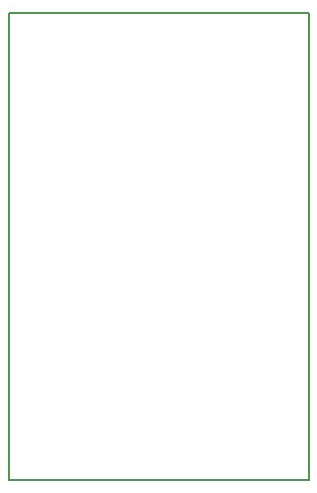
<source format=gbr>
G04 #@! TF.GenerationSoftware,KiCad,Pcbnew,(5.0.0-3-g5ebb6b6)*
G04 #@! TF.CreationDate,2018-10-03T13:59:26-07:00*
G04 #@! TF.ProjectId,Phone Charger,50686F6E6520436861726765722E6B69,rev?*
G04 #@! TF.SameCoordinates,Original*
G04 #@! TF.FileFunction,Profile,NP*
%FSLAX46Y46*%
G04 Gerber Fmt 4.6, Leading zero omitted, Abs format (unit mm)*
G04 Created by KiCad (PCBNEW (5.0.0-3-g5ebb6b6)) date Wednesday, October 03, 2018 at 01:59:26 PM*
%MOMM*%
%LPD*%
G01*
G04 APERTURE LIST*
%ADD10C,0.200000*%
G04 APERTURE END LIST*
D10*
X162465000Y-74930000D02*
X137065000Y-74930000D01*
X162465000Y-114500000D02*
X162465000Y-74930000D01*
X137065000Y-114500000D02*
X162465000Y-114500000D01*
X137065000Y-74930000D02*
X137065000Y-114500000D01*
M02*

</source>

Exercise
Copy every line above that holds the word "APERTURE".

Solved problem
G04 APERTURE LIST*
G04 APERTURE END LIST*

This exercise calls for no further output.